Dizem que este filme de Billy Wilder, em sua primeira versão, começava com vários cadáveres conversando num necrotério. Cada um dizia como tinha morrido, e então era a vez de Joe Gillis (William Holden) contar sua história. As audiências-teste acharam a cena ridícula, o diretor teve que refazê-la, e ficou um dos melhores começos de filmes hollywoodianos. A voz em off acompanha a chegada da polícia à mansão, mostra ironicamente o cadáver boiando na piscina, e diz: “Esse cara morto aí sou eu. Agora vou contar como tudo começou.” (Não exatamente assim; é um texto excelente.)
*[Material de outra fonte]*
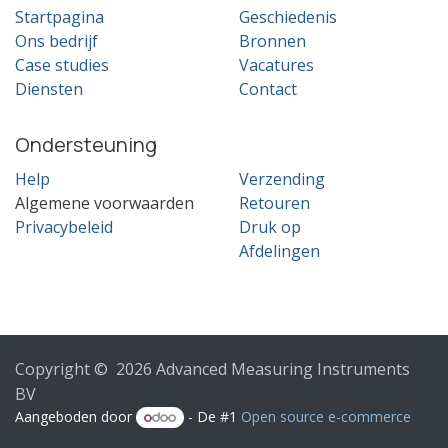
Startpagina
Geschiedenis
Ons bedrijf
Bronnen
Case studies
Vacatures
Diensten
Contact
Ondersteuning
Help
Verzending
Algemene voorwaarden
Retouren
Privacybeleid
Druk op
Afdelingen
Copyright © 2026 Advanced Measuring Instruments
BV
Aangeboden door
- De #1
Open source e-commerce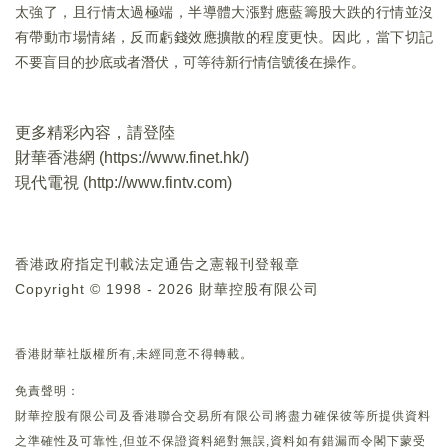
太強了，且行情太過極端，半導體大漲對應藍籌股大跌的行情並沒
有帶動市場情緒，反而虧錢效應擴散的程度更快。因此，當下切記
不要盲目的抄底或者潛伏，可等待新行情信號後在操作。
更多精彩內容，請登陸
財華香港網 (
https://www.finet.hk/
)
現代電視 (
http://www.fintv.com
)
香港政府指定刊載法定通告之憲報刊登報章
Copyright © 1998 - 2026 財華控股有限公司
香港財華社版權所有,未經同意不得轉載。
免責聲明：
財華控股有限公司及香港聯合交易所有限公司將盡力確保彼等所提供資料
之準確性及可靠性,但並不保證資料絕對無誤,資料如有錯漏而令閣下蒙受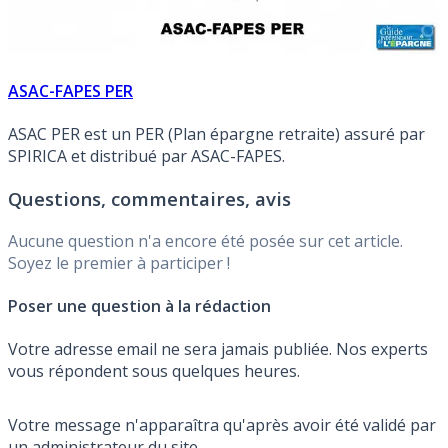
ASAC-FAPES PER
ASAC PER est un PER (Plan épargne retraite) assuré par
SPIRICA et distribué par ASAC-FAPES.
Questions, commentaires, avis
Aucune question n'a encore été posée sur cet article.
Soyez le premier à participer !
Poser une question à la rédaction
Votre adresse email ne sera jamais publiée. Nos experts
vous répondent sous quelques heures.
Votre message n'apparaîtra qu'après avoir été validé par
un administrateur du site.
O filme sobre a estrela decadente Norma Desmond é contado
pelo roteirista desempregado e a-perigo Joe Gillis. É um bom sujeito, meio
malandro mas fundamentalmente um cara que quer apenas arranjar trabalho para
pagar as dívidas e não perder o automóvel. Ele começa como “script doctor” para
dar uma organizada no roteiro faraônico escrito pela ex-atriz, e termina como
playboy teúdo e manteúdo. Prisioneiro, como se fosse um personagem de Twilight
Zone, de uma mansão parada no tempo, de onde quem ousa entrar não consegue
sair.
A estrela, que aparece com um turbante que não deixa de
lembrar Carmen Miranda, o contrata porque ele é de Sagitário. As portas internas da casa não têm
fechaduras. “Madame tem crises de melancolia, e já tentou o suicídio”, diz o
mordomo (que parece um general prussiano) Max von Mayerling, interpretado por
Erich von Stroheim. Aconselho ver a
versão comentada do DVD, onde um crítico mostra todas as intrusões da vida real
no filme, desde a lanchonete onde o pessoal de Hollywood comia e bebia na
madruga até aparições rápidas de Cecil B. de Mill e Buster Keaton interpretando
a si mesmos. O filme, aliás, faz referências visíveis ao passado dos próprios
atores, que interpretam caricaturas de si mesmos.
É um dos filmes mais cáusticos já feitos sobre Hollywood, e
é de admirar que tenha sido feito nos mesmos estúdios (no caso, a Paramount)
cuja vida ilha-da-fantasia ele se propõe a criticar. Algumas cenas estão a um
passo do surrealismo de Buñuel em L’Âge d’Or: o baile de reveillon para duas
pessoas, o velório do macaco, o jogo de baralho dos ex-atores. É a Hollywood de
baixo vingando-se com sarcasmo da Hollywood de cima.